A situação de meninas e meninos palestinos na Cisjordânia é ainda pior, pois estão submetidos à lei militar. Menores podem permanecer detidos por oito dias antes de serem levados a um tribunal militar. “Tivemos um caso em que três crianças foram alvo de abusos, quando tinham as mãos atadas às costas e eram interrogadas por polícias israelitas num dos colonatos.
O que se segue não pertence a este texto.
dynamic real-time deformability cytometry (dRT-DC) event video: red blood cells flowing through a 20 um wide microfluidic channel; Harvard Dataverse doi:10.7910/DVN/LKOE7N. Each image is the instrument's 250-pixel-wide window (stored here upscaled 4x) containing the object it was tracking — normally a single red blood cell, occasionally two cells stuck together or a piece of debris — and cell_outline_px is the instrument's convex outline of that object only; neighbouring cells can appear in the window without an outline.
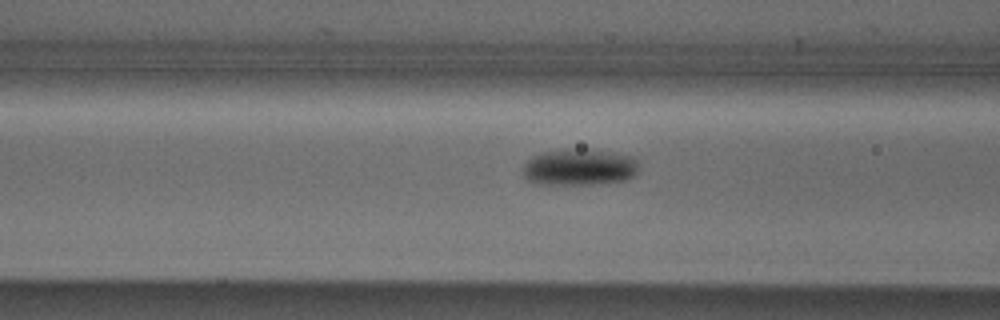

Outras foram ameaçadas de terem as casas explodidas e várias receberam ameaça de serem violentadas”, disse Horton à IPS.
Mais de 25 crianças palestinianas foram presas em Silwan nas últimas semanas. Milad Ayyash, de 17 anos, foi morto em Maio por um guarda de segurança israelita que argumentou que o jovem estava envolvido em confrontos. No ano passado, foi divulgado um polémico vídeo mostrando um colono israelita de Silwan a dirigir o seu veículo deliberadamente contra um menino palestiniano, que supostamente atirava pedras. As imagens foram usadas pelo fabricante do carro como demonstração da sua resistência, o que causou indignação. A criança foi hospitalizada com fracturas e depois presa. Não foram apresentadas acusações contra o motorista.